それでも、マリアンはとても楽しそうだと他の騎士が言っていた。
「病み上がりで申し訳ありませんが、お耳に入れておきたいことがあります」
「なにかしら」
マリアンは握っていた弓を膝の上に置き、背筋を伸ばした。
「ケドリック侯爵に動きがありました。ブロンネージュの商人と取引をしていたようです。なにかまでは特定に至らず、現在、調査中です」
「ブロンネージュ……」
このずきりとした頭の痛みは、病からきたものではないだろう。
ここ最近、『ブロンネージュ王国』の名前をよく聞く。
「フィリア令嬢の様子は?」
「特に目を引く行動はありません。大人しく過ごしているそうです」
二人がなにかを企んでいるのは、間違いない。だが、ケドリックとフィリアの関連性がよくわからない。
うまく連携を取るわけでもなく、あくまで別々に動いているということだろうか。
「フィリア令嬢は、利用されているだけ?」
フィリアは丸め込まれて、純粋に精霊術師を目指している可能性もなくはない。しかし、それだと攻撃的な言動に理由がつけられない。
「対立するように侯爵に言われている?」
対立したところで、フィリアにメリットなどない。
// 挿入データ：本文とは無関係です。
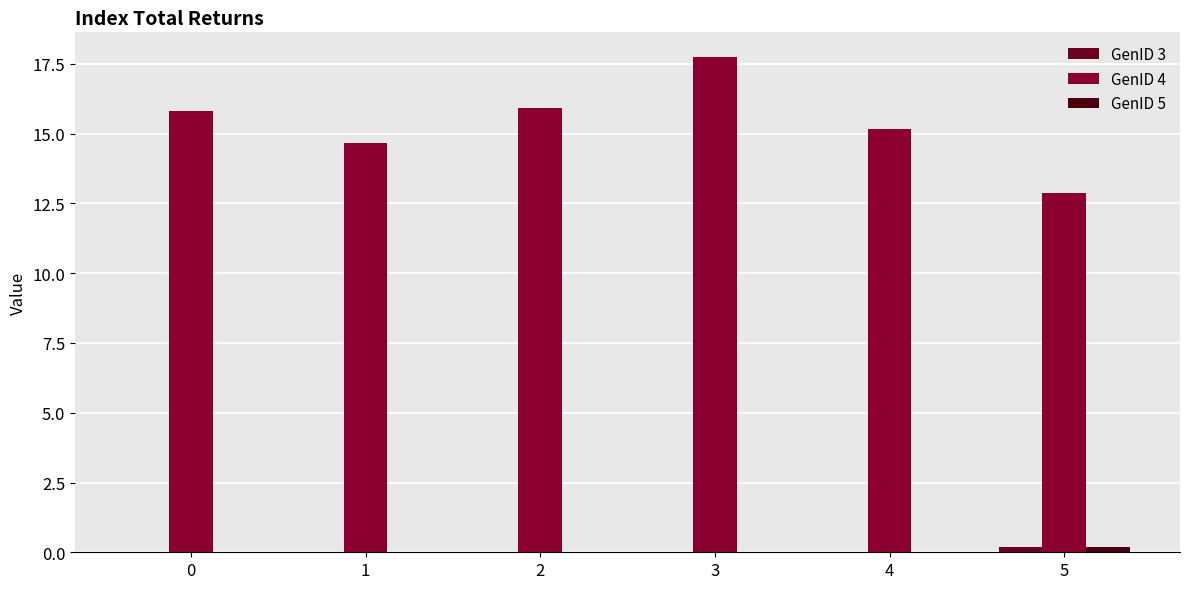

How many data points does each series have?

6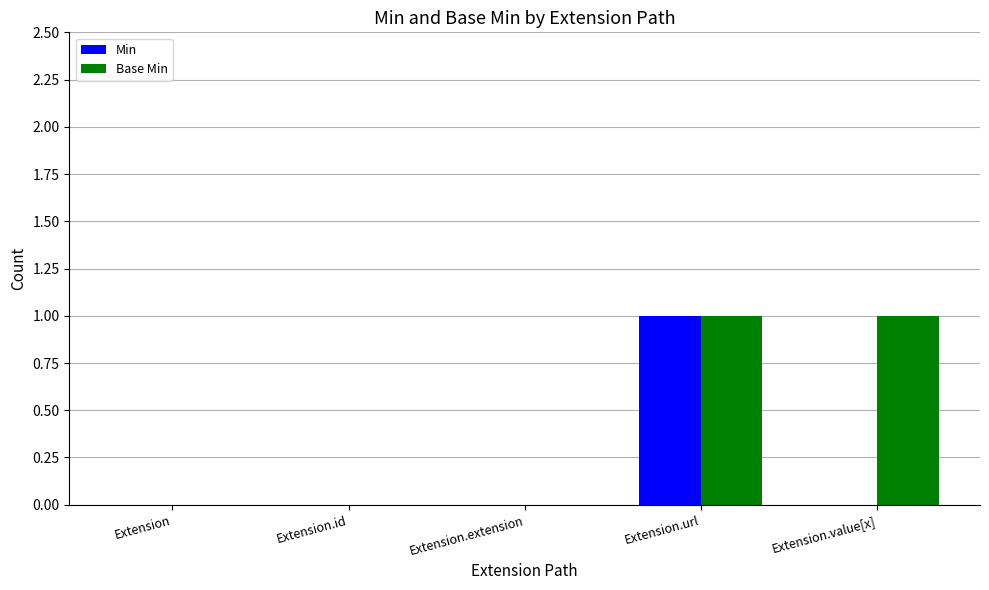

Which series has the largest total across all categories?

Base Min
公爵家で居心地の悪い思いをするだけだ。今のように。
「少し散歩でもしようかしら」
「まだ起きたばかりではありませんか。調子が戻るまでお休みになられていたほうが……」
「頭をすっきりさせたいのよ。体も動かしたいし」
アリスティアはマリアンとともに部屋を出る。じっと視線が後ろから注がれていた。少しでもふらつけばすぐに部屋へ連れ戻されてしまうのだろう。
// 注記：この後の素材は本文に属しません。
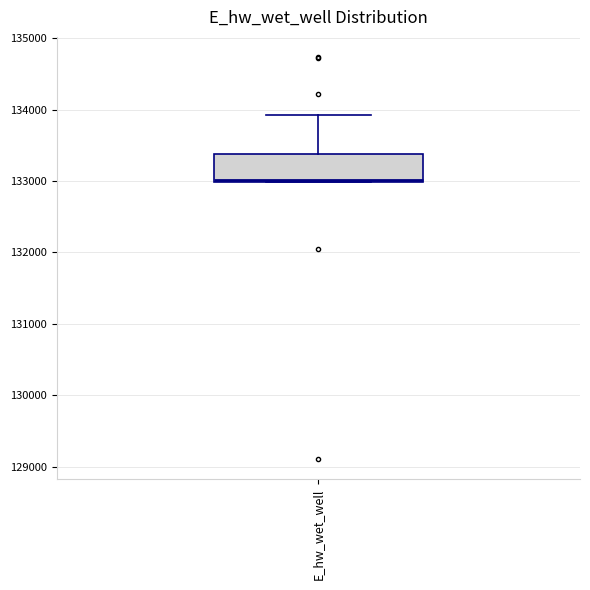

Transcribe this box plot: give where the median line is, the range the box spans, and where the two whiskers end, as read against the y-axis. The values are not printed on the chart, so give them approximately, as read against the axis.

median 133000, box 133000 to 133400, whiskers 133000 to 133900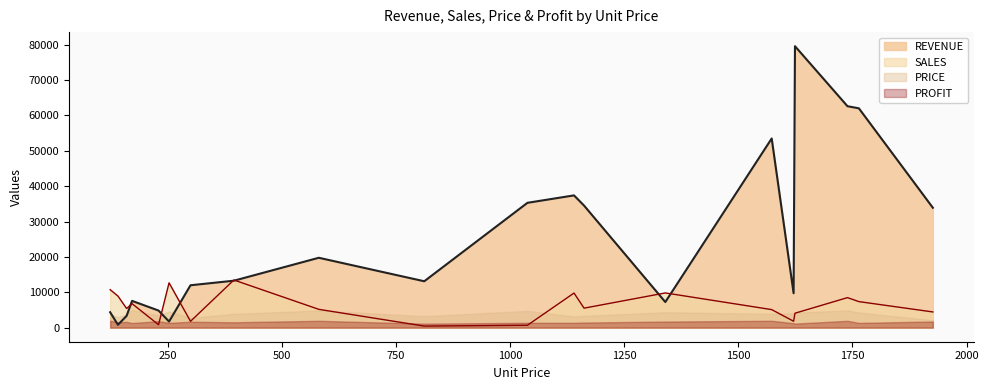

Which series has the largest range (max minus min)?

REVENUE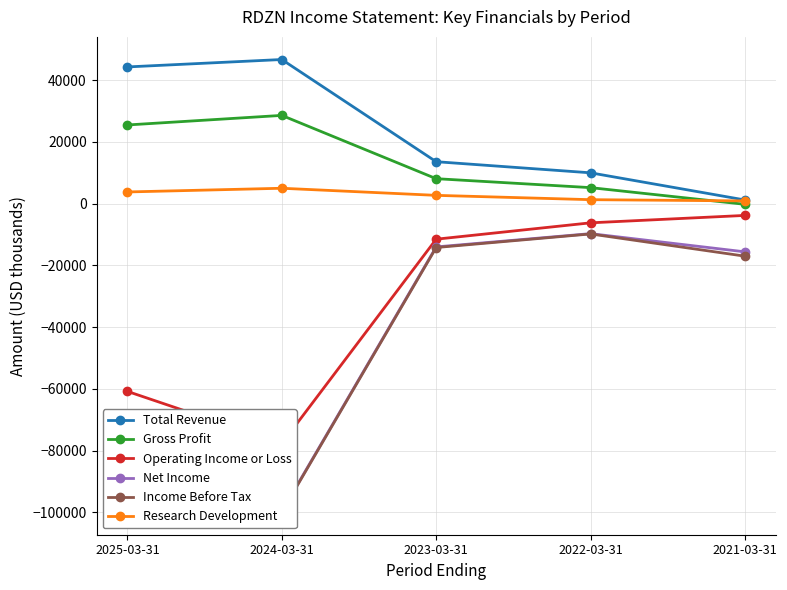

What is the maximum value shown in the chart?

46700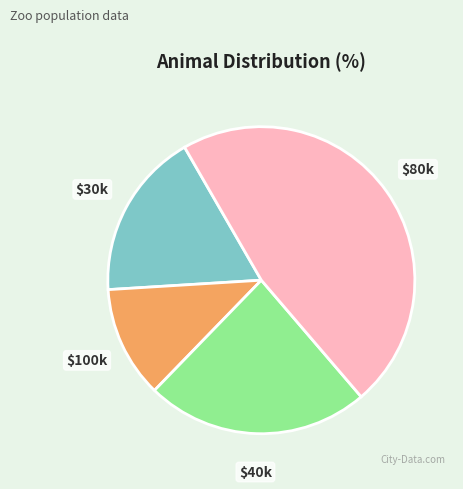

Count the number of slices in the pie.

4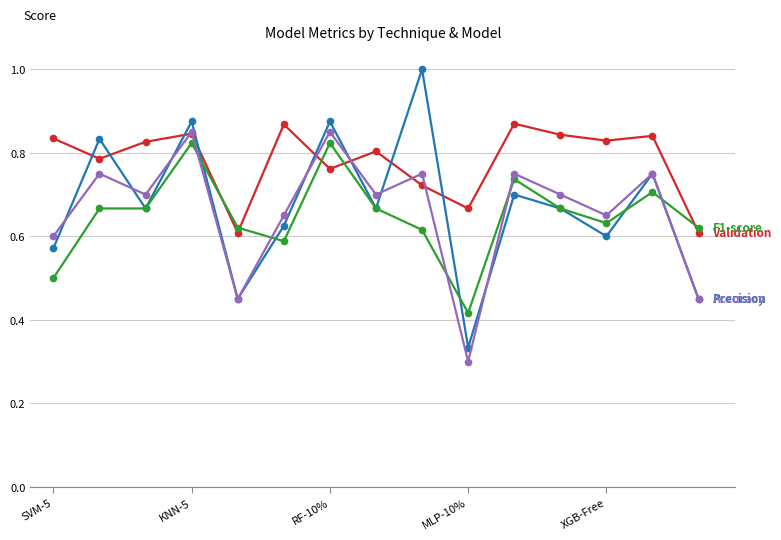

What is the maximum value shown in the chart?

1.0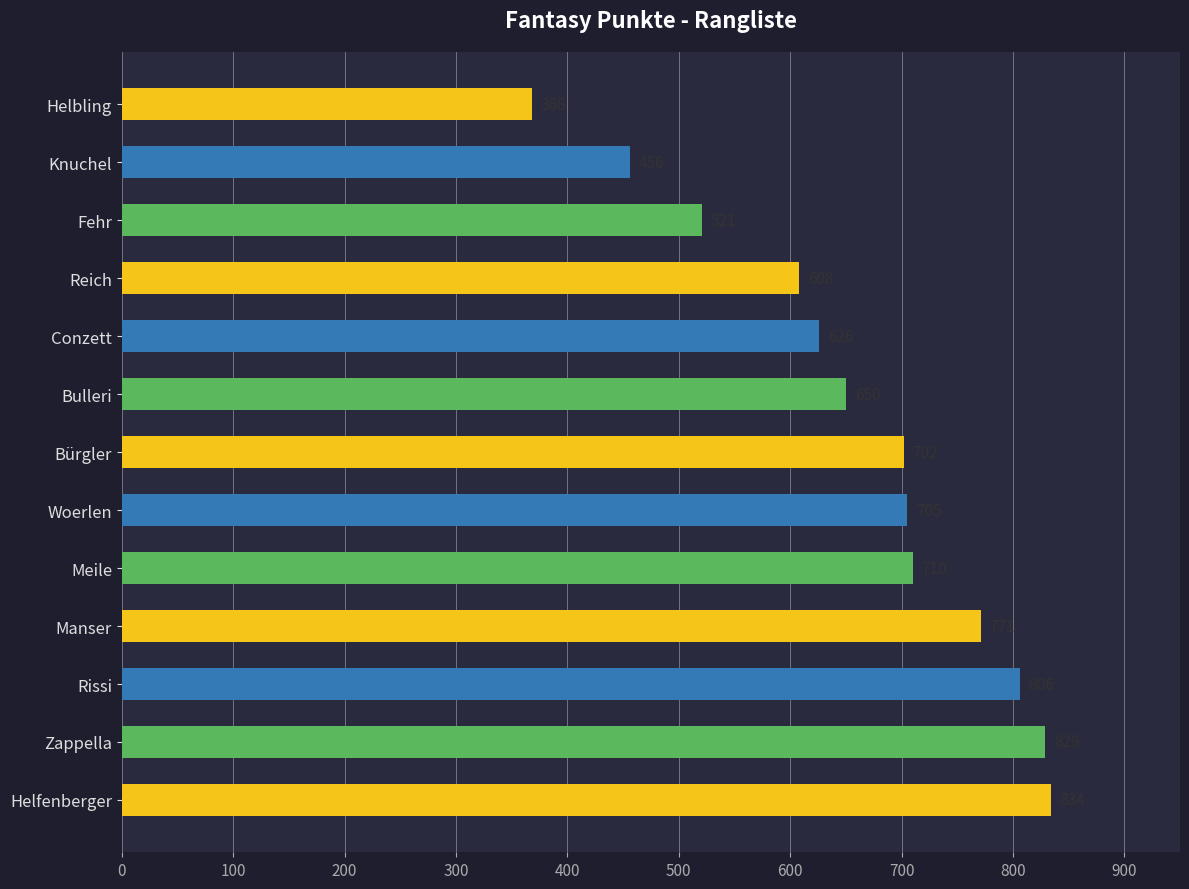

List the labels in order of value, largest first.

Helfenberger, Zappella, Rissi, Manser, Meile, Woerlen, Bürgler, Bulleri, Conzett, Reich, Fehr, Knuchel, Helbling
玄関ホールまでやってくると、侍従たちが集まっていた。
「なんの騒ぎ?」
「あ、アリスティアお嬢さま!」
困った顔の侍女たちはラッピングされた箱の数々を囲んでいる。
「これは?」
「それが……」
言い淀む侍女たちが顔を合わせる。
「全てフィリアお嬢さまに贈られてきたものです」
「これらを受け取ったのは誰かしら?」
「ぼ、僕です!」
執事服に身を包んだ、まだ若い執事が前に出た。
「なんと言われて受け取ったの?」
「ケドリック・ダンベルク侯爵の元に届いた、フィリアお嬢さま宛ての荷物をこちらに送ったと申しておりました。馬車一台分はあったと……」
アリスティアは今一度、プレゼントの山に目をやる。包装に添えられた手紙の差出人を確認すれば、複数の貴族家門から送られてきているようだった。
「マリアン」
「はい」
「念のため、名前をメモしておいて。それが済んだら別邸に、フィリア令嬢に届けてもらえる?」
「承知しました」
アリスティアはくるりと振り返る。
「運搬に必要な人数だけ残して、他は仕事に戻って」
そう命令すると、執事数人だけがその場に残り、侍女たちはばたばたと仕事に戻っていった。
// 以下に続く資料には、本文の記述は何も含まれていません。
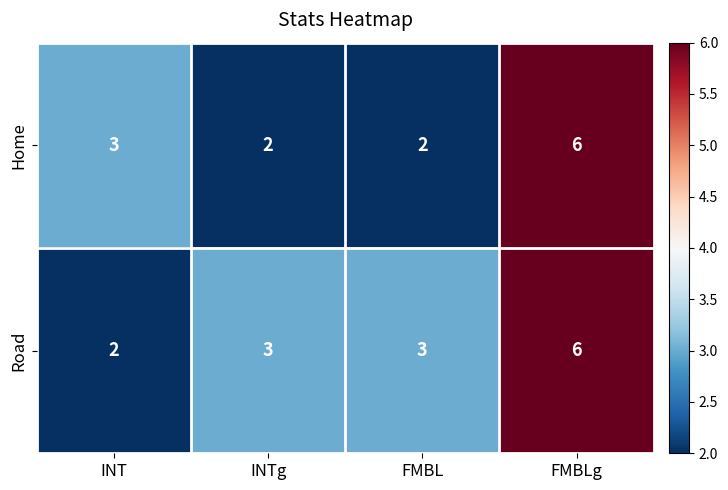

List the series in order of their overall mean, lowest first.

Home, Road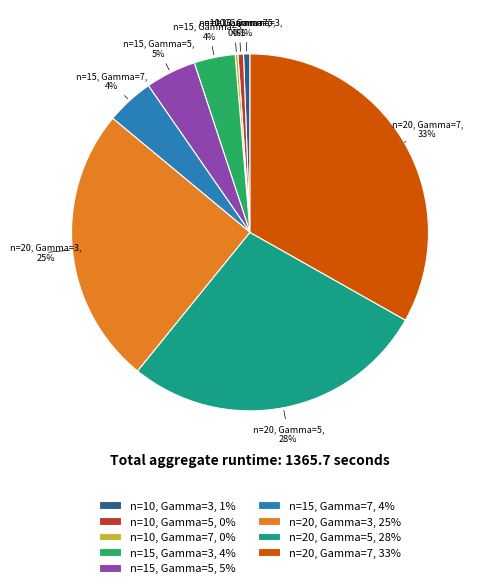

Is the sum of n=15, Gamma=5, 5% and n=20, Gamma=5, 28% greater than half?

No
「それにしても、すごい数ですね。フィリアお嬢さまは令嬢たちのお茶会などにも出席していないはずですが」
「それでも、唾をつけておいて損のない人物ではあるわ」
公爵家の中での地位が高くなくとも、外からはそんなことわからない。次代の精霊術師かもしれない人物に飛びつかないほど、『待て』はできないだろう。
「全てまとめ終わりました」
「ありがとう。あとのことは、マリアンに任せるわ。わかるわよね?」
「え、お嬢さま! どちらに?」
「言ったでしょう? 散歩をするって。マリアンがいなくても大丈夫よ。部屋にはすぐ戻るつもりだから」
引き留めようとするマリアンをその場に置いて、アリスティアは外に出た。背中から、急いで運ぶよう指示するマリアンの声が聞こえてきていた。